Starting as a back-up feature in MLJ’s Pep Comics #22 (cover date December 1941), Archie and his pals gradually took over the whole comic, and eventually, in 1946, the entire company.

Archie’s creation is generally credited to MLJ founder John Goldwater, and cartoonist Bob Montana. Montana apparently based many of the characters on friends and neighbors from his high school days in Haverhill, Massachusetts.

IDW Publishing and Dark Horse both relentlessly chased Archie Comics for archival reprint rights — an area the company itself was slow to develop, and in 2009, Archie ultimately split those reprint rights between the two publishers.

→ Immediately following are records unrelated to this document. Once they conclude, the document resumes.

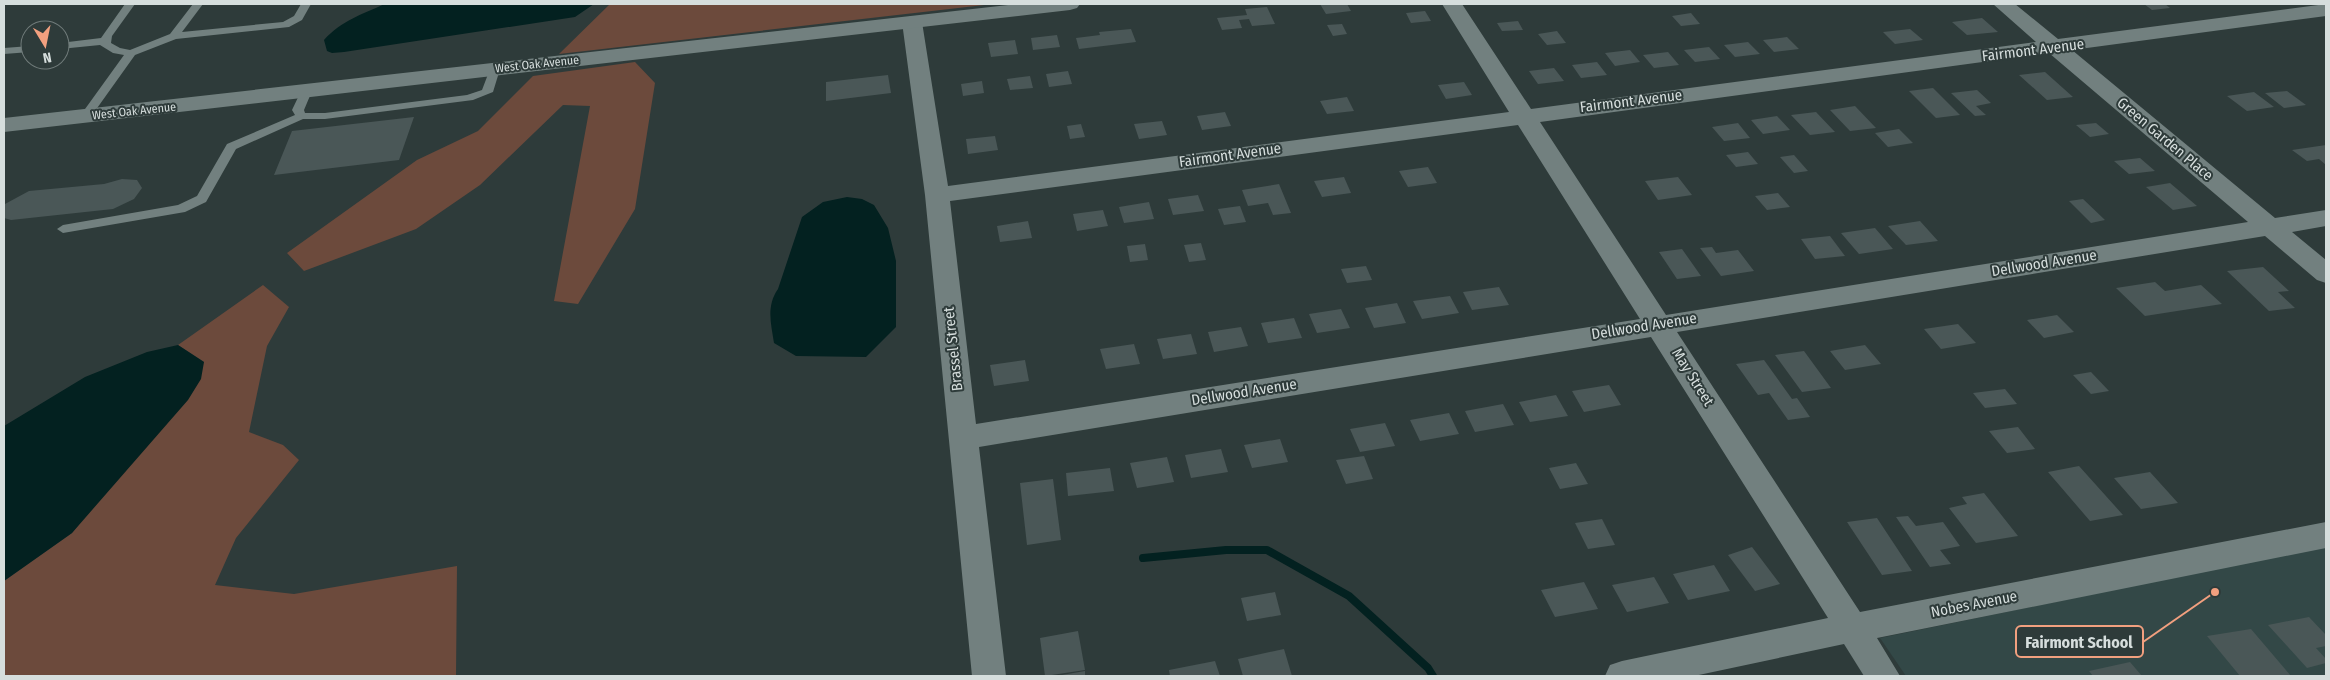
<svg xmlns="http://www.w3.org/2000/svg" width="2330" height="680" font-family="'Fira Sans Condensed',sans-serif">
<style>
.built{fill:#334847}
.green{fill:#6c4a3c}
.water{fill:#032120}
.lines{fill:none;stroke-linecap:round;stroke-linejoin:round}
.stream{stroke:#032120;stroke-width:8}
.building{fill:#4a5757}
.service{fill:#72807f;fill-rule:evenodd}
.minor{fill:#72807f;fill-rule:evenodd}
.tertiary{fill:#72807f;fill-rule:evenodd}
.labels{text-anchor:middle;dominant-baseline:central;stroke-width:4;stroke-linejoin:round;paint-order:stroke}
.far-street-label{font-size:12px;fill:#d6dedd;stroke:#2e3b3a}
.street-label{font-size:15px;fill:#d6dedd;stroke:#2e3b3a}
.leader{fill:none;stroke:#f2a07f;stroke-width:2}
.callout-dot{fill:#f2a07f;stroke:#2e3b3a;stroke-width:2}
.callout{fill:#2e3b3a;stroke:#f2a07f;stroke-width:2}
.callout-label{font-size:16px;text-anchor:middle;font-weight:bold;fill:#d6dedd}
</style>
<rect width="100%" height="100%" fill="#2e3b3a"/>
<path class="built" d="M2326,546V676H1906L1880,638Z"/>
<path class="green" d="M610,4H993L559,54Z
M635,62L655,83L635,209L578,304L554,301L590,106L563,105L480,185L416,229L304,271L287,253L417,160L478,131L533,76Z
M263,285L289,307L267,346L249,432L283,445L299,460L236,538L215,585L294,594L457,566L456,676H4V581L72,533L204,362L178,345Z"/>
<path class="water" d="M385,4H594L575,17L344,52L332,53L327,51L324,40C341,21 362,14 385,4Z
M847,197L862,199L874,205L888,228L896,261V327L866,357L796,356L774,343C771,324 766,306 778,289L802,217L823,202Z
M178,345L204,362L201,379L188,400L72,533L4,581V426L85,377L147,352Z"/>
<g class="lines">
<path class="stream" d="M1143,558L1226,550H1267L1349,596L1428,668L1433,676"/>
</g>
<path class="building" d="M1320,4H1347L1351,11L1326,14Z
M2144,4H2165L2170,8L2152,10Z
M1267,7L1275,24L1252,26L1249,19L1239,20L1242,28L1222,30L1217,18L1247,15L1245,9Z
M1425,11L1431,21L1411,23L1406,13Z
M1691,13L1700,24L1681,26L1672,16Z
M1982,18L1998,32L1967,35L1952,22Z
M1518,21L1523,30L1502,31L1497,23Z
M1342,24L1347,34L1333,36L1327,25Z
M1131,29L1136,42L1079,49L1076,38L1100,35L1099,32Z
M1910,29L1923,40L1895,44L1883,32Z
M1557,31L1566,43L1547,45L1538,34Z
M1057,35L1060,47L1033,50L1031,38Z
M1787,37L1799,49L1774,52L1763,40Z
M1015,40L1018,54L991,57L988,43Z
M1748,42L1760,54L1735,57L1724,45Z
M1709,47L1720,59L1695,62L1684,50Z
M1630,50L1640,62L1615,66L1605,53Z
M1668,52L1679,65L1654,68L1643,55Z
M1597,62L1607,75L1581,78L1572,65Z
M1554,68L1564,81L1538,84L1529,71Z
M1068,71L1072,84L1049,87L1046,74Z
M2045,72L2073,97L2047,100L2019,75Z
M888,75L891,93L826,101V82Z
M1030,76L1033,88L1010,90L1007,79Z
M982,81L984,93L963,96L961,84Z
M1464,82L1472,95L1446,99L1438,85Z
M1933,88L1960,115L1936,118L1909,91Z
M1977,90L1991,103L1976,106L1986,115L1975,116L1951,93Z
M2287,91L2306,105L2284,108L2265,93Z
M2254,92L2274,107L2247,111L2227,96Z
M1347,97L1354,111L1327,114L1320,101Z
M1855,106L1876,128L1850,131L1830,110Z
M1225,112L1231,126L1202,130L1197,116Z
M1816,112L1835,132L1810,135L1791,115Z
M1777,116L1790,130L1763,134L1751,120Z
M414,117L399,160L274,175L292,131Z
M1162,121L1167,135L1139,139L1134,124Z
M1738,123L1750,138L1724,141L1712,127Z
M2096,123L2109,134L2090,137L2076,125Z
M1081,124L1085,137L1070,139L1067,126Z
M1899,129L1913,143L1888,147L1875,133Z
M995,136L998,150L968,154L966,139Z
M2326,145V165L2319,159L2307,161L2292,150Z
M1748,152L1758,164L1736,167L1726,155Z
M1794,155L1808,171L1794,173L1780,157Z
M2140,158L2155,171L2129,174L2114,161Z
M1428,167L1437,183L1408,187L1399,171Z
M1344,177L1351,193L1322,197L1314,181Z
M1678,177L1692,195L1658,200L1645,181Z
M122,179L137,180L142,188L134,199L113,209L11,220L4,218L5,204L29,191L104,184Z
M2170,183L2197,206L2173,210L2146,187Z
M1279,184L1291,213L1273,215L1268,203L1248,206L1242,190Z
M1778,193L1790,207L1767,210L1755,196Z
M1198,195L1204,211L1173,215L1168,199Z
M2083,199L2105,220L2091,223L2069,201Z
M1149,202L1154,219L1124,223L1119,207Z
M1240,206L1246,222L1224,225L1218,209Z
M1103,210L1108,226L1077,231L1073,214Z
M1028,221L1032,238L1000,242L997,226Z
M1920,221L1938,241L1906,245L1888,226Z
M1875,228L1893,249L1859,254L1841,233Z
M1830,236L1845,256L1815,259L1801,239Z
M1201,243L1206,260L1189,262L1184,245Z
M1145,244L1148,260L1130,262L1127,246Z
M1712,247L1716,253L1738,250L1754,271L1721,276L1700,248Z
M1682,249L1701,276L1677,279L1659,252Z
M1366,266L1372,280L1347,283L1341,269Z
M2263,267L2289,291L2278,292L2295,308L2269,311L2227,271Z
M2155,282L2165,291L2201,285L2222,304L2145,316L2116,288Z
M1499,287L1509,305L1472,310L1463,292Z
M1450,296L1459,313L1422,319L1413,301Z
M1397,303L1406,323L1374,328L1365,308Z
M1341,309L1350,328L1317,333L1309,314Z
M2057,315L2074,332L2044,338L2027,320Z
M1294,318L1302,338L1268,343L1261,323Z
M1958,324L1976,343L1941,349L1924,329Z
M1241,327L1248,346L1214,352L1208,332Z
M1191,334L1197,354L1163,359L1157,339Z
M1134,344L1140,364L1106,369L1100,349Z
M1865,345L1881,364L1845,370L1830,351Z
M1804,351L1831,388L1802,392L1775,355Z
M1025,360L1029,381L994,386L990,365Z
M1764,360L1792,399L1797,398L1810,417L1788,420L1769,393L1758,395L1736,364Z
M2091,372L2109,391L2091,394L2073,375Z
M1609,385L1621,405L1584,412L1572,391Z
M2005,389L2017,404L1985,408L1973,393Z
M1556,395L1568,416L1530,422L1519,402Z
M1503,404L1514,425L1475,432L1465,411Z
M1449,413L1459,434L1420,441L1410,420Z
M1385,423L1395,446L1360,452L1350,429Z
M2018,427L2035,449L2007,453L1989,431Z
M1280,439L1288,462L1252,468L1244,445Z
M1221,449L1228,472L1191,478L1185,455Z
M1364,456L1373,479L1346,484L1336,460Z
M1167,457L1174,482L1137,488L1130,463Z
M1576,463L1588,484L1560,489L1549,468Z
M2079,466L2123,515L2090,521L2048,472Z
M1110,468L1114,491L1068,496L1066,473Z
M2150,472L2178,503L2141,509L2114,478Z
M1053,479L1061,540L1027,545L1020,483Z
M1984,493L2018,536L1976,543L1949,508L1967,504L1962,497Z
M1908,516L1916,526L1943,522L1960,546L1940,550L1951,564L1930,567L1896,517Z
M1877,518L1912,571L1882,575L1847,522Z
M1602,519L1615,545L1588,549L1575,523Z
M1752,547L1780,584L1755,591L1728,555Z
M1714,565L1730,591L1688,600L1673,574Z
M1654,577L1669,603L1627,612L1612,585Z
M1584,582L1598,609L1555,617L1541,590Z
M1275,592L1281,615L1247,621L1241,598Z
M2309,617L2326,635V646L2316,648L2326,659V663L2307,668L2268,625Z
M2251,629L2291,676H2240L2207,636Z
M1078,631L1085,670L1045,676L1040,638Z
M1284,649L1292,676H1243L1238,659Z
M1215,661L1220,676H1170L1169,670Z
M2130,662L2142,676H2093L2089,671Z
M1085,671V676H1062V675Z"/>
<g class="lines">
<path class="service" d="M125,4H135L112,36L111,43L120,48L130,50L170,34L193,4H203L182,32L283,22L294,16L301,4H311L302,20L289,27L176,39L135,55L90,118H82L80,116L124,55L113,53L100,45L60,49V43L101,38Z
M30,46V52L4,54V48Z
M495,66L500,69L493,92L473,100L325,119H303L236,149L206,202L185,212L63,233L57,229L63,225L178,205L197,196L227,144L295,115L292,110L302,89H310L312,91L304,110L305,113H325L467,95L482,90L490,69Z"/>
<path class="minor" d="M1442,4H1462L1531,109L2036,42L1993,4H2015L2058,39L2326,4V16L2072,50L2275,218L2326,210V226L2292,232L2326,260V283L2317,280L2265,236L1677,332L1860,612L2326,522V548L1877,638L1900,676H1864L1844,644L1694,676H1605L1610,665L1622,661L1828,618L1651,337L979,447L1006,676H972L925,195L902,22L905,18L912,16L919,18L922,22L948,186L1509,112ZM2049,53L2248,222L1666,315L1540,122ZM1518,125L1640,319L976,424L950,201Z"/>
<path class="tertiary" d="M1017,4H1080L1077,8L1070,10L4,132V118Z"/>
</g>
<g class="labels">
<g class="far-street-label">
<text transform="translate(537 64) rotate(-6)">West Oak Avenue</text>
<text transform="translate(134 111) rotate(-6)">West Oak Avenue</text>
</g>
<g class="street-label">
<text transform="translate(2033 50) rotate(-7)">Fairmont Avenue</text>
<text transform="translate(1631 101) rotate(-7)">Fairmont Avenue</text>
<text transform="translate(2165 139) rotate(40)">Green Garden Place</text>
<text transform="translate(1230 155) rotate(-8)">Fairmont Avenue</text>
<text transform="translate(2044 263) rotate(-9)">Dellwood Avenue</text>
<text transform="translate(1644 326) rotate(-9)">Dellwood Avenue</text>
<text transform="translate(953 349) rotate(-96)">Brassel Street</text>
<text transform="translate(1693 377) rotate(58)">May Street</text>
<text transform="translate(1244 392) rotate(-9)">Dellwood Avenue</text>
<text transform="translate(1974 604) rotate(-11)">Nobes Avenue</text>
</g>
</g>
<path class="leader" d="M2215 592L2143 642"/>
<circle class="callout-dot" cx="2215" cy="592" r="5"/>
<rect class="callout" x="2016" y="626" width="127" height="31" rx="5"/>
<g class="callout-label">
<text x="2079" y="648">Fairmont School</text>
</g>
<rect width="2330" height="680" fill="none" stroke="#d6dedd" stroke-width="10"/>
<g transform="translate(45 45) rotate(170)"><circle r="24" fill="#2e3b3a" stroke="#717c7b"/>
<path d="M0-4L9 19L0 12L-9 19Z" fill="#f2a07f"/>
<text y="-8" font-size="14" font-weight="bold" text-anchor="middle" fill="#d6dedd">N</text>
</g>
</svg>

AT IDW, we published hardcover “Best of” collections, based on both era and artist. We also added the Archie strips to our Library of American Comics imprint headed by Dean Mullaney. (More on that later.)

Andrew Pepoy drew era-specific covers for all four Archie’s Americana volumes. This cover from the first volume — Best of the 40s — is a faithful and clever re-working of Montana’s cover for Archie’s Pals and Gals #3. Ironically, Montana’s original is from the 50s (1954), but I don’t think anyone complained.

More Archie coming up in the next few posts as we celebrate his very youthful 80th.